Изменить размер шрифта - +
Все до единого, даже самые пьяные и разбушевавшиеся солдаты, затихли под оценивающим взглядом кераитской принцессы. Но она не замечала ни страха, ни восхищения — так солнце не замечает тех, на кого изливает свое благодатное тепло.

В лагере воцарилась тишина, и Ханна услышала журчащий голос Бояна, доносящийся из повозки, и отрывистый шепот его собеседницы. Потом она перевела взгляд на кераитскую принцессу, которая, встретившись взглядом с Ханной, широко раскрыла глаза от удивления. Светлые, почти белые волосы, светло-голубые глаза — Ханна знала, что она сильно отличается от унгрийцев, да и среди вендийских солдат не было таких же голубоглазых блондинов.

Отодвинув занавеску, принц Боян выпрыгнул из повозки. Он был в хорошем настроении и весело смеялся.

— Теперь в постель! — воскликнул он.

Отовсюду послышались одобрительные возгласы. Словно водоворот закружился вокруг Ханны — все пришло в движение. Когда она наконец смогла посмотреть на повозку, кераитская красавица уже исчезла.

— «Орлица»! Ханна!

Ей пришлось проводить Сапиентию до кровати, чтобы удостовериться, что муж и жена легли вместе, — это входило в обязанности «Королевских орлов». Потом она вышла. Ей казалось, что лучше не отходить от их палатки слишком далеко. Ханна завернулась в одеяло, но так и не смогла заснуть под шум, смех, ругань и пение. Брешиус спокойно похрапывал рядом. Слуги спали с другой стороны. Наконец и она задремала, и ей приснился странный сон.

 

Занавеска откинулась, из повозки выглянула юная принцесса и поманила за собой Ханну. Та скинула одеяло и пошла на зов. Войдя в повозку, она замерла от удивления — внутри оказалось просторно, как в шатре Сапиентии и Бояна. Там стояли две удобные кровати, низкий столик, а на полу лежали вышитые подушки.

Ханна уселась на одну из них, и пожилая служанка принесла ей чашку с каким-то горячим ароматным напитком.

— Пей! — приказала мать Бояна.

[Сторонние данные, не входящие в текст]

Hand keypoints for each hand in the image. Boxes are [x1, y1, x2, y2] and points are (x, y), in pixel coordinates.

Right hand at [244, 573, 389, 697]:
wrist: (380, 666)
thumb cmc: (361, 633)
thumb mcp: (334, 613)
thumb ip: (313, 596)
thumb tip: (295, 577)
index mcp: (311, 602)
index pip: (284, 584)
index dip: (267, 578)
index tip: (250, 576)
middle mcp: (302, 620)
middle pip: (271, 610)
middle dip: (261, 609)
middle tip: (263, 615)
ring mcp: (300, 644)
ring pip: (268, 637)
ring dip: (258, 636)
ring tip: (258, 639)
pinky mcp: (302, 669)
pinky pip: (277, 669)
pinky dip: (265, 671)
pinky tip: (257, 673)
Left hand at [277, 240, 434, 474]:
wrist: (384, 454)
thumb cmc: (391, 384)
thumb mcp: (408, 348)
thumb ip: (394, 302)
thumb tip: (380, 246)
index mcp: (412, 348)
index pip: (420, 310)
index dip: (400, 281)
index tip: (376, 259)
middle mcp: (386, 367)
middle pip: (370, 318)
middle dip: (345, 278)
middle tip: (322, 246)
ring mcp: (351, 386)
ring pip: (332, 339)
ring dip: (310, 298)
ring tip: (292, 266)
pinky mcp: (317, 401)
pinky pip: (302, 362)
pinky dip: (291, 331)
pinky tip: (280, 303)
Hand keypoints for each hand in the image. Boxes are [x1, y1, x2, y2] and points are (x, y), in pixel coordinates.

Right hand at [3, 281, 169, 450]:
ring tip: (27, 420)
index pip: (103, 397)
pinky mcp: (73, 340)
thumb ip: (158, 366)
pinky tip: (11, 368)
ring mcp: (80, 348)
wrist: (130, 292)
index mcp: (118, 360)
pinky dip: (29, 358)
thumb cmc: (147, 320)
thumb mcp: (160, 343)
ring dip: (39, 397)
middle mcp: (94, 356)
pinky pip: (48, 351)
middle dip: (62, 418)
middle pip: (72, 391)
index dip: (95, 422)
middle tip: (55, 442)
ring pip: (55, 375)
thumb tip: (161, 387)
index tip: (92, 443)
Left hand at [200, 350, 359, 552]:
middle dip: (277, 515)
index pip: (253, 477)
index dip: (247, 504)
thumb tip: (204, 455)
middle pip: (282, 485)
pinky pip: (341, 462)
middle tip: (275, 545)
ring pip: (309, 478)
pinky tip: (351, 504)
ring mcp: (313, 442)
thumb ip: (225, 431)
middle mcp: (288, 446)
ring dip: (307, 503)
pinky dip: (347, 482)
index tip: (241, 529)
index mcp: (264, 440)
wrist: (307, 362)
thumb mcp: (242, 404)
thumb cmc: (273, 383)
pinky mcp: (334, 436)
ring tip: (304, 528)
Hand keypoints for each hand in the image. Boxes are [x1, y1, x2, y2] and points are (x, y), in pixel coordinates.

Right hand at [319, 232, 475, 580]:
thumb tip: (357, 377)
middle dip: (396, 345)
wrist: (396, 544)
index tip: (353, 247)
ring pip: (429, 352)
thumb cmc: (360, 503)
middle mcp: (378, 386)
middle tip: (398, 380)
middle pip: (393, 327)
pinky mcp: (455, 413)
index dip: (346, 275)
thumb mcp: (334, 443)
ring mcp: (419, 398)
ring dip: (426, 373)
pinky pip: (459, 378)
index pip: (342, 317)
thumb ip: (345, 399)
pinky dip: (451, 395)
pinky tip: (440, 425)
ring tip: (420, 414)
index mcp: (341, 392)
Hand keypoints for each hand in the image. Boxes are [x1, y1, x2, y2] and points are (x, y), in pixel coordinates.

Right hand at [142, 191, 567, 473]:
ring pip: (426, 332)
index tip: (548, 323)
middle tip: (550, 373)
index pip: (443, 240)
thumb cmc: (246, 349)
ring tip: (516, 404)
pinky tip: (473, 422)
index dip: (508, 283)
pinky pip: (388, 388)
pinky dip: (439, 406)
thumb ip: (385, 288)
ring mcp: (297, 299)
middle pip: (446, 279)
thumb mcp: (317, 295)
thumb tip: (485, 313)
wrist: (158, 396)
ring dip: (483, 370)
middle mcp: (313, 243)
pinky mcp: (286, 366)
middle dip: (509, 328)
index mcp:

Ханна не видела ее лица — та сидела в тени, за спиной у нее висел с вытканным рисунком ковер: женщина, стоящая на земле и попирающая головой небеса, из живота которой росло дерево, а над ним летели орел и два огнедышащих дракона. — Что пришло из земли, в землю и вернется, — сказала пожилая женщина, когда Ханна выпила напиток. — Кого ты привела ко мне? Она не нашего рода.

Юная принцесса выступила вперед.

— Наконец-то я нашла свою удачу, — сказала она. — Она родилась в этой женщине.

— А! — отозвалась старуха. Ее голос походил на скрип ржавого колеса. Снаружи послышался какой-то шум, и Ханна вдруг с ужасом подумала, что, возможно, они уже и не в лагере, а где-то далеко — ведь во сне можно в одно мгновение оказаться за тридевять земель и не заметить своего путешествия. — Тогда она поедет с нами, — заключила старуха.

— Нет. Пока она со мной не поедет. Она должна найти мужчину, который станет моим pura, а уж потом вернется с ним ко мне.

Принцесса повернулась и взглянула на Ханну.

В этих красивых глазах отражается путь в край кераитских племен, край, где среди травы, такой высокой, что не видно даже всадника, выслеживают свою неосторожную добычу грифоны, а драконы охраняют границы пустыни, усыпанной золотом и серебром.

Там ждет кого-то женщина-кентавр — шаманка, обладающая великой силой. Лицо ее раскрашено зелеными и золотыми полосами, а на руке у нее сидит сова. Шаманка достает лук и выпускает стрелу из лунного света.

Стрела пролетает над Полярной звездой и звонко входит в сердце юной кераитской принцессы. Принцесса падает на колени и прижимает руки к груди. Ханна бросается к ней, чтобы помочь, но, едва она дотрагивается до нее, чувствует острую стрелу и у себя в груди.